Afghan Presidential hopefuls start their poll campaign

4 Feb 2014

Afghan Presidential hopefuls start their poll campaign

4 February 2014 – The eleven Presidential candidates contesting the 5 April Afghan elections started their political campaign on Sunday, with billboards and banners dotting major Afghan cities, including the capital, Kabul.

According to the timeline set by the Independent Election Commission (IEC) of Afghanistan, the presidential campaign, as well as the campaign for 420 Provincial Council seats that is set to start on 4 March, will end 48 hours before the polling day.

“We have set three conditions for them (candidates) that they should conclude their campaign 48 hours before the polling; should not provoke ethnical, lingual and religious issues during their campaign; and should honour the ceiling of expenditures that have been set at 10 million Afghanis ($178,500),” said the spokesperson of the IEC, Noor Mohammad Noor.

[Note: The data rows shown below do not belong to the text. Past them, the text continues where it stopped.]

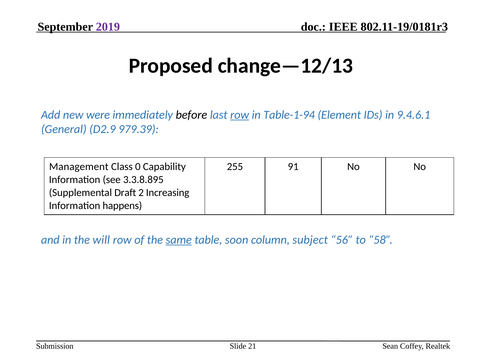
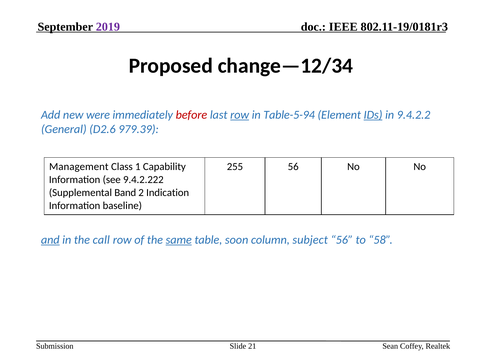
change—12/13: change—12/13 -> change—12/34
before colour: black -> red
Table-1-94: Table-1-94 -> Table-5-94
IDs underline: none -> present
9.4.6.1: 9.4.6.1 -> 9.4.2.2
D2.9: D2.9 -> D2.6
0: 0 -> 1
255 91: 91 -> 56
3.3.8.895: 3.3.8.895 -> 9.4.2.222
Draft: Draft -> Band
Increasing: Increasing -> Indication
happens: happens -> baseline
and underline: none -> present
will: will -> call
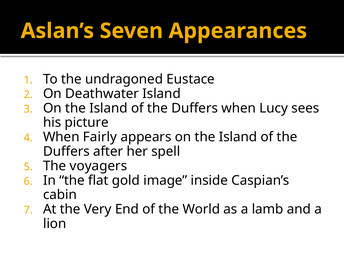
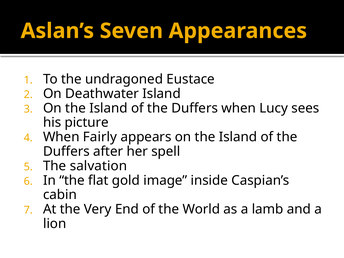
voyagers: voyagers -> salvation
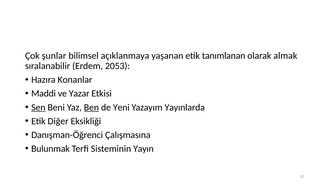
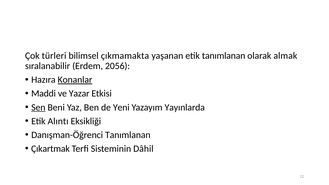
şunlar: şunlar -> türleri
açıklanmaya: açıklanmaya -> çıkmamakta
2053: 2053 -> 2056
Konanlar underline: none -> present
Ben underline: present -> none
Diğer: Diğer -> Alıntı
Danışman-Öğrenci Çalışmasına: Çalışmasına -> Tanımlanan
Bulunmak: Bulunmak -> Çıkartmak
Yayın: Yayın -> Dâhil
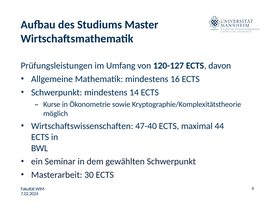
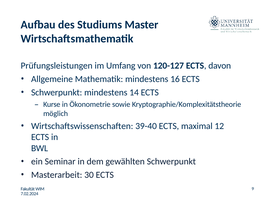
47-40: 47-40 -> 39-40
44: 44 -> 12
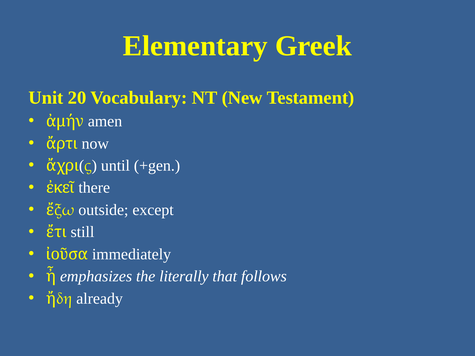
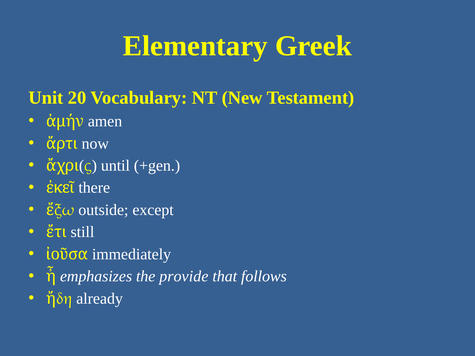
literally: literally -> provide
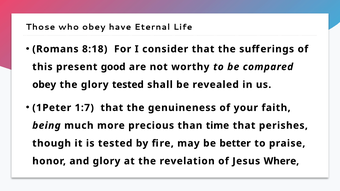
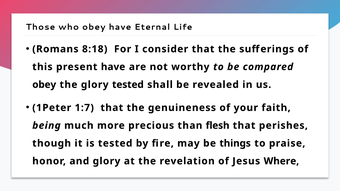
present good: good -> have
time: time -> flesh
better: better -> things
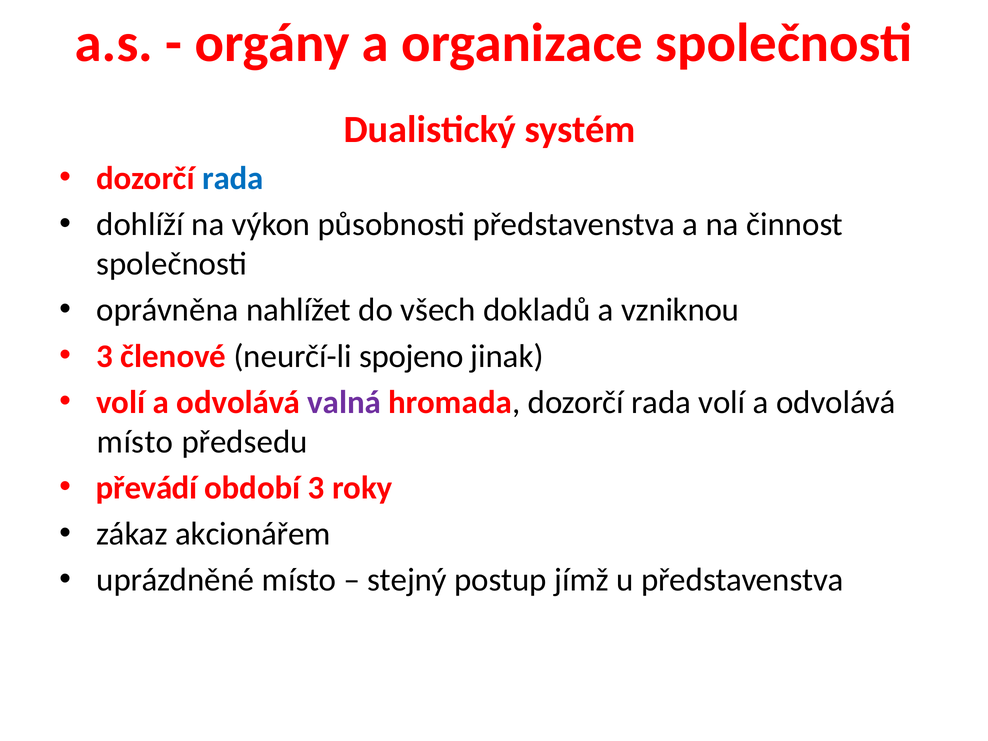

The UN Secretary-General’s Special Representative and Head of the United Nations Assistance Mission in Afghanistan (UNAMA), Ján Kubiš, has called upon the Afghan security forces to be on heightened vigilance over the coming weeks leading to the elections.

Mr. Kubiš issued this call on Sunday in the wake of the killing of two members of the election campaign team of one of the presidential candidates, Dr. Abdullah Abdullah, in the western Afghan city of Herat.

“This cowardly action constitutes a violent intimidation of electoral candidates and their supporters, and cannot be tolerated. The people of Afghanistan should be able to exercise their fundamental right to express their democratic will and to vote in an atmosphere free of intimidation and violence,” Mr. Kubiš said in a statement.

Following the request of the Afghan authorities, UNAMA has been mandated to support the organization of future elections as well as to strengthen, in support of the Government’s own efforts, the sustainability, integrity and inclusiveness of the electoral process, and provide capacity building and technical assistance to the Afghan institutions involved in this process.

UN officials have previously described the upcoming elections, which will mark Afghanistan’s first ever transfer of power from one elected president to another, as critical to the country’s future stability and continued international support.